==== Task material ====
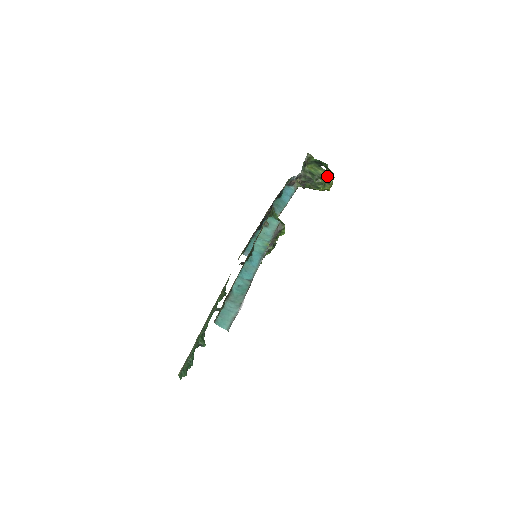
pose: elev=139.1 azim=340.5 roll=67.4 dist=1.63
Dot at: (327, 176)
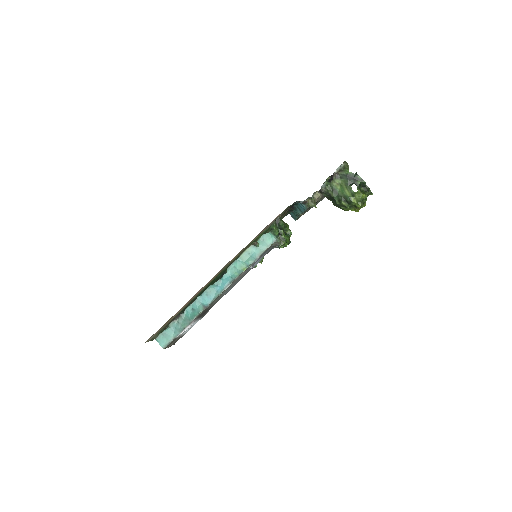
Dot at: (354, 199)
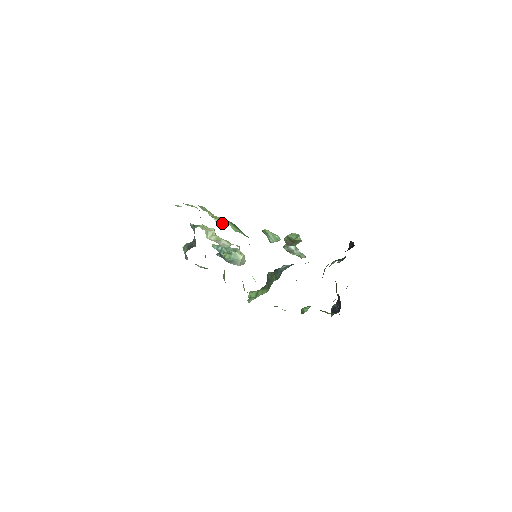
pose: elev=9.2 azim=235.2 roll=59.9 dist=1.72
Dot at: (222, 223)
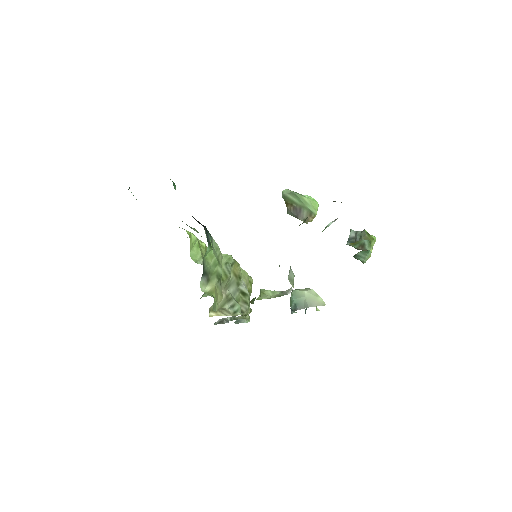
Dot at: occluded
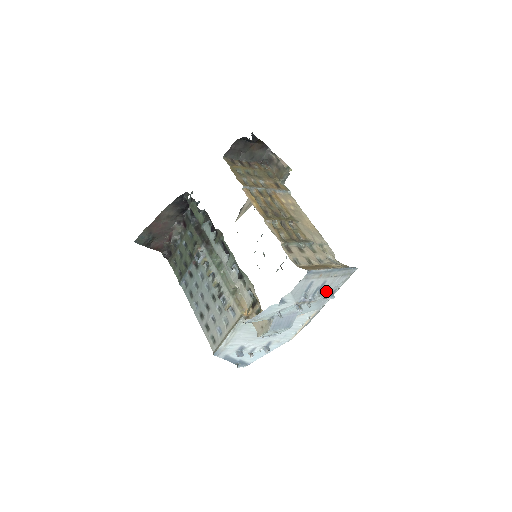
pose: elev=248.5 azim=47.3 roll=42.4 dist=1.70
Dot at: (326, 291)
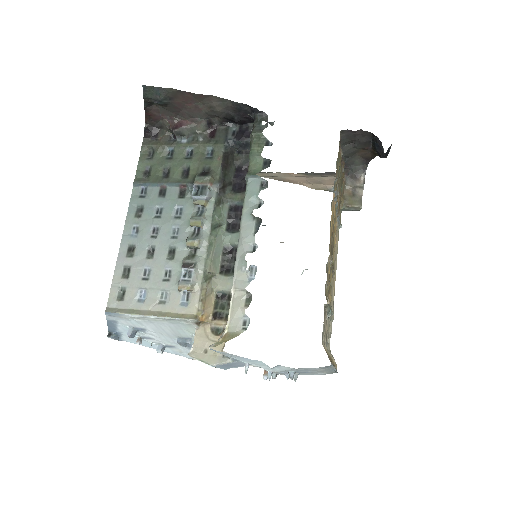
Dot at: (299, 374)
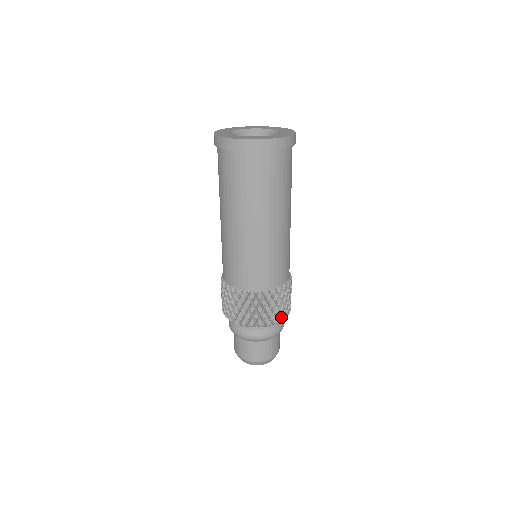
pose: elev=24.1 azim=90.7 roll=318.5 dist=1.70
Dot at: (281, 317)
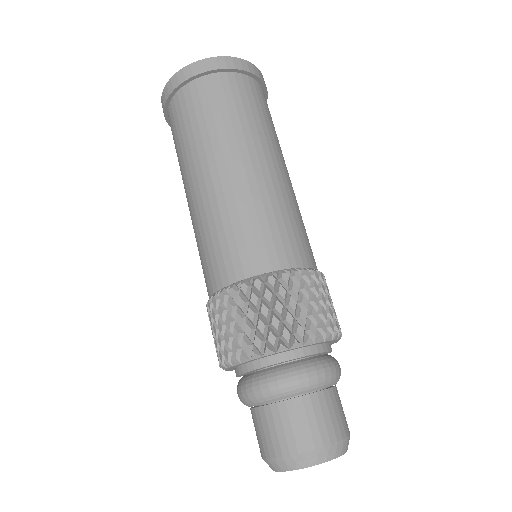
====
● **Challenge**: Copy every line of the records word for word, leaving out the pictures.

● **Reply**:
pose: elev=139.1 azim=340.5 roll=67.4 dist=1.63
Dot at: (327, 176)
Dot at: (354, 199)
pose: elev=9.2 azim=235.2 roll=59.9 dist=1.72
Dot at: (222, 223)
Dot at: occluded
pose: elev=248.5 azim=47.3 roll=42.4 dist=1.70
Dot at: (326, 291)
Dot at: (299, 374)
pose: elev=24.1 azim=90.7 roll=318.5 dist=1.70
Dot at: (281, 317)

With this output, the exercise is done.